A organização aponta que a Lei de Anistia protege abusadores e que deveria ser revista. “O Supremo Tribunal Federal, em contradição à decisão internacional, manteve essa lei válida”, declarou a diretora Maria Laura Canineu em referência uma decisão do STF, de 2010, que sacramentou a lei de 1979 que impede a punição de militares por crimes cometidos no período, embora a Corte Interamericana de Direitos Humanos decidiu que ela viola as obrigações legais internacionais do Brasil.
“A dificuldade hoje de a gente responsabilizar policiais por excessos cometidos tem tudo a ver com a nossa herança de impunidade relativa ao período da ditadura militar”, complementou.
Entre os efeitos no campo da segurança pública, por exemplo, está o fato de que o Brasil tem um dos maiores índices de letalidade policial no mundo, com 6.145 mortes em 2021, das 84% das vítimas eram negras, segundo o Anuário Brasileiro de Segurança Pública.
“Para se ter uma comparação, são 1.000 pessoas mortas pela polícia nos Estados Unidos por anom um país que tem maior população que o Brasil”, declarou Muñoz. “Existe uma vinculação clara da impunidade em casos de violência e a corrupção na polícia porque a possibilidade de matar com a impunidade faz com que a polícia tenha um enorme poder.”
Por isso, os pesquisadores indicaram, dentre diversas recomendações para a gestão do presidente Lula (PT), para que seja elaborado um plano nacional de redução de letalidade policial, indicador que foi excluído por Bolsonaro em 2021, e também a garantia de independência e fortalecimento de instituições, como o Ministério Público que tem previsão de constitucional de controle externo das polícias.
“A gente tem certeza que as instituições devem funcionar em conjunto, mas existe uma responsabilidade fundamental de um ente, que é muitas vezes deixado de lado da conversa, que é o Ministério Público para o controle da atividade, seja na ação, quando mata não em legítima defesa e comete excessos, seja na omissão, como no caso dos atos antidemocráticos no Brasil no domingo”, afirma Maria Laura Canineu.
"SEM ANISTA"
Ela faz alusão ao papel das forças de segurança pública que realizaram a proteção dos edifícios, sendo que alguns policiais militares do Distrito Federal foram flagrados abandonando barreira e comprando água de coco enquanto bolsonaristas invadiam o prédio do STF. Outra figura que ela destaca é a da procurador-geral da República, Augusto Aras, que foi escolhido por Bolsonaro fora da lista tríplice fornecida pelo Ministério Público Federal e que se comportou de maneira omissa às condutas do ex-presidente, que envolvem desde a condução da pandemia de Covid-19 à investigação dos protestos golpistas e o enfraquecimento ao combate à corrupção.

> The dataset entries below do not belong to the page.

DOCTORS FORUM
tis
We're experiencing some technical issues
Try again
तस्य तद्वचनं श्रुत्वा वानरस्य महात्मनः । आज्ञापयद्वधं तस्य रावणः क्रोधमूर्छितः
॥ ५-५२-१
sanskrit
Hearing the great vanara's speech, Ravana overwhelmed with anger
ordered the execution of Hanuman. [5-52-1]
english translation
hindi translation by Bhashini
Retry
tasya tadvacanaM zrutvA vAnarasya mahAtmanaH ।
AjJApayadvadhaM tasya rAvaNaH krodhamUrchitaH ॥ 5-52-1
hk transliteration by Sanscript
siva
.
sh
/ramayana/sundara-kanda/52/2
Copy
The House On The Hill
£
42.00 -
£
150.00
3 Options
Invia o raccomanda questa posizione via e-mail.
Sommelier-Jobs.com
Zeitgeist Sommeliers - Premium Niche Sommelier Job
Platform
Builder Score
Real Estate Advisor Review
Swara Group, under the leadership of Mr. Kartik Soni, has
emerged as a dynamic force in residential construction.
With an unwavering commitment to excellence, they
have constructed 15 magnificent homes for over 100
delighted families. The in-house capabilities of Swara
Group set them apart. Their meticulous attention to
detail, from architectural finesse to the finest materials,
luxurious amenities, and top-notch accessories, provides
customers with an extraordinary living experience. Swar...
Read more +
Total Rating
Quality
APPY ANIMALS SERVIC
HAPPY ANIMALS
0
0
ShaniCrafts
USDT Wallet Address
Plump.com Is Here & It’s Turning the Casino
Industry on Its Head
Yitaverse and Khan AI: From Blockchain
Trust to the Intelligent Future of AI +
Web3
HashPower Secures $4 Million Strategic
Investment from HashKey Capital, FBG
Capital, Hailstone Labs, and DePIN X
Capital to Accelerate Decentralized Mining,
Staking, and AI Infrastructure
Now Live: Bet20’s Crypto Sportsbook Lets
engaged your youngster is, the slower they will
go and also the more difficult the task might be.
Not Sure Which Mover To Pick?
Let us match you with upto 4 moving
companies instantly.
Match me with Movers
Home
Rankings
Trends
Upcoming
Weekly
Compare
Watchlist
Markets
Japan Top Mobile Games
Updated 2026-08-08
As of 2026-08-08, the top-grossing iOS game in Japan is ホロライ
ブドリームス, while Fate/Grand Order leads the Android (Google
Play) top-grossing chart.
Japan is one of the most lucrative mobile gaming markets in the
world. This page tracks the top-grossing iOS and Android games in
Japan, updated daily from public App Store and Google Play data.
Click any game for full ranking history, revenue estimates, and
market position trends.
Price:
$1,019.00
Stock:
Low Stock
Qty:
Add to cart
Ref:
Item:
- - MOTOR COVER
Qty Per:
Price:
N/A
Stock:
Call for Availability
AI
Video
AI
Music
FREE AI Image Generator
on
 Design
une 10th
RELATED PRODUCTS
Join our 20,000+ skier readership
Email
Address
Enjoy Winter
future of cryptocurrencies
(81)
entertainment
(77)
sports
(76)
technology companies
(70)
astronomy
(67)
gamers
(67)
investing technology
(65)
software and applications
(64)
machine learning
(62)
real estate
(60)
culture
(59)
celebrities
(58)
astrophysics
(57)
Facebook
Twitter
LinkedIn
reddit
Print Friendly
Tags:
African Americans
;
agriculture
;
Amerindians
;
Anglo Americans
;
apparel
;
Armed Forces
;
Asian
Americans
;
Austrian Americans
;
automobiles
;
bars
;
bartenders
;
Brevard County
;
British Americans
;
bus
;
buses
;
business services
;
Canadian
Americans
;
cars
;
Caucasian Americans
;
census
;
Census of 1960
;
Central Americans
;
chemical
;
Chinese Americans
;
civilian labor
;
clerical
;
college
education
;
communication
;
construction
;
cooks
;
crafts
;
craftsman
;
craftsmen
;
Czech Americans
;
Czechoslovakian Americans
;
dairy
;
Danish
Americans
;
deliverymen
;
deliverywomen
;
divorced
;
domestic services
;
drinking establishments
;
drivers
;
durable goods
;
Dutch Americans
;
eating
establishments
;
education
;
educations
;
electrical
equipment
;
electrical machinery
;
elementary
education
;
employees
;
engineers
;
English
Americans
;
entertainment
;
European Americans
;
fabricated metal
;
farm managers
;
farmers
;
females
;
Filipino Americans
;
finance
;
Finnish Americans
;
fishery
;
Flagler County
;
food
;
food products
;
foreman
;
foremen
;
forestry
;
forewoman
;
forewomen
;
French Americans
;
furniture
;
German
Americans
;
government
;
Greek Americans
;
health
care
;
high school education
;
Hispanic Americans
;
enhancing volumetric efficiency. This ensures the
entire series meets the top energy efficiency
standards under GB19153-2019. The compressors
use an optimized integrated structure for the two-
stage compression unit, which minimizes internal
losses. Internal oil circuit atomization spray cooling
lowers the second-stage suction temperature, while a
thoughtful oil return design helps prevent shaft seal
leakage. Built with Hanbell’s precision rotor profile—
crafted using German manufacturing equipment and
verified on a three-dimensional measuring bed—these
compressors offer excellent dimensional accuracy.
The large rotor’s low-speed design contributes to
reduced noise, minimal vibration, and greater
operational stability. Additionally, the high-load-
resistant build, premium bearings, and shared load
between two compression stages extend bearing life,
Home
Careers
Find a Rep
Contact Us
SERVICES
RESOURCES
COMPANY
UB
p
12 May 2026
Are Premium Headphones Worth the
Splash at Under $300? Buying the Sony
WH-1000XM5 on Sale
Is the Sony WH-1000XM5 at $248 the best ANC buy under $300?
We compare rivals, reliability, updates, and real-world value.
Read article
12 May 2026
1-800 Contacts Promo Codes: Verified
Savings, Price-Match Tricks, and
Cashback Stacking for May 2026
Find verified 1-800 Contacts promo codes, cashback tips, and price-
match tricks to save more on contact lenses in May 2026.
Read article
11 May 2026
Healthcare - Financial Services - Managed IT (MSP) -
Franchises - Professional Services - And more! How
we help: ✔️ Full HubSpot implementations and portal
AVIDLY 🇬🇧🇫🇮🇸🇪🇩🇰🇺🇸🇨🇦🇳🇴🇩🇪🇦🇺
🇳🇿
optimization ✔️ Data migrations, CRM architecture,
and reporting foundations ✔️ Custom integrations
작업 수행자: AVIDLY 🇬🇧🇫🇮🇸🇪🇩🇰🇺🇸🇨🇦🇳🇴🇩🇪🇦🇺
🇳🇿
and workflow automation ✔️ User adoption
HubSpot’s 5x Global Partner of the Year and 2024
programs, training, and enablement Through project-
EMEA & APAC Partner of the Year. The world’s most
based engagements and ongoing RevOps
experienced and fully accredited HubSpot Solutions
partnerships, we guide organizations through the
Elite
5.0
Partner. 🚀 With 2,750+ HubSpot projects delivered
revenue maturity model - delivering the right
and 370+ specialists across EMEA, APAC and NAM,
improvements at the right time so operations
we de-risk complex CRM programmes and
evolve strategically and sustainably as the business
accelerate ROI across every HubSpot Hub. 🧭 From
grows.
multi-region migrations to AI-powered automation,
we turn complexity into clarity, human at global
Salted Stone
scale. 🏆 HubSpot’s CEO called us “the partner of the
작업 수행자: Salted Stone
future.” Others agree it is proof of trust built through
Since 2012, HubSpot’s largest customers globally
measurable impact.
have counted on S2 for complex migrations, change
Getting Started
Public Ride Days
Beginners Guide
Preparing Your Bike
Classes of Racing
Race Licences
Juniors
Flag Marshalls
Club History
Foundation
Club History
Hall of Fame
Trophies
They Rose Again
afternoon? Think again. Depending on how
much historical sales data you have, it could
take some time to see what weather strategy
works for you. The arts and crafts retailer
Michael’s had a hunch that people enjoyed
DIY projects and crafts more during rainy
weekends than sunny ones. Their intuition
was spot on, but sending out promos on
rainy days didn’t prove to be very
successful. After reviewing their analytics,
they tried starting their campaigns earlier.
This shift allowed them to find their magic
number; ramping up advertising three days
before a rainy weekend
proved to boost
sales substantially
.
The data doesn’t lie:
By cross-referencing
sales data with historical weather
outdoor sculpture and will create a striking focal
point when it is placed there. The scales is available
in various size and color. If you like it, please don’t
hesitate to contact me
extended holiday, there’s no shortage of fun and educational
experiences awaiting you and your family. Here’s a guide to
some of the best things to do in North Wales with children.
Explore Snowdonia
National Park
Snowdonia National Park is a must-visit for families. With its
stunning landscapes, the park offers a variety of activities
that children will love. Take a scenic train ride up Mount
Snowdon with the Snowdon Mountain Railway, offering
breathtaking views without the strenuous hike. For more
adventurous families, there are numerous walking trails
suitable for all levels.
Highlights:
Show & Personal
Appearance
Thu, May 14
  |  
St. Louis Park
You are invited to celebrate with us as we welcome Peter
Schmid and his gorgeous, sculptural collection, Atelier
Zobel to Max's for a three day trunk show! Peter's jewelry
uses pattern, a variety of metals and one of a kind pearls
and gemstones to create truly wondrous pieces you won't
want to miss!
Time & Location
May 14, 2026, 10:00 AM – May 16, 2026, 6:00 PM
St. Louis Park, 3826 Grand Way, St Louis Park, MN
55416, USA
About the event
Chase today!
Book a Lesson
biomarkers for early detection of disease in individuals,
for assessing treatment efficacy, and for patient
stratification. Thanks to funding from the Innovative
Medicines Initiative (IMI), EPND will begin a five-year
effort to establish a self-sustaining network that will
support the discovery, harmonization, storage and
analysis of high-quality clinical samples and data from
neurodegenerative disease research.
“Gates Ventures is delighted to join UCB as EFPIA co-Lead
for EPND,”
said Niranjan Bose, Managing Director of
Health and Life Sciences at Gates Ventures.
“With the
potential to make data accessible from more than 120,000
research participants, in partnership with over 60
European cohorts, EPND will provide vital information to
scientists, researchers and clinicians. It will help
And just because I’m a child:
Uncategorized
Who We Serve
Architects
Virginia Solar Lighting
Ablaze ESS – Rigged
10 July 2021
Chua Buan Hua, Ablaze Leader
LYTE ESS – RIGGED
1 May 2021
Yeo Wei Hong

Não à toa, durante a posse de Lula, o público fez um coro das palavras de ordem “sem anistia” durante o discurso.
Entre as recomendações da HRW, Canineu destacou que o novo governo terá de reforçar os pilares da democracia “para recuperar a credibilidade das pessoas e a realização dos direitos fundamentais”, que envolvem o respeito à liberdade de expressão e de imprensa, tendo em vista os ataques a jornalistas feitos por Bolsonaro; a promoção da transparência e fortalecimento dos poderes, como “eleger um procurador-geral da República que seja independente”; “fazer uma política externa que não seja carregada de vieses ideológicos”, já que Bolsonaro criticou governos da Venezuela e Cuba, mas apoiou líderes autoritários como o presidente da Rússia, Vladimir Putin, e o primeiro-ministro da Hungria, Viktor Orban; e promover os direitos humanos para todos, tendo em vista o recrudescimento de políticas voltadas ao meio ambiente, aos povos indígenas, às mulheres, às pessoas com deficiência, privadas de liberdade e comunidade LGBT+.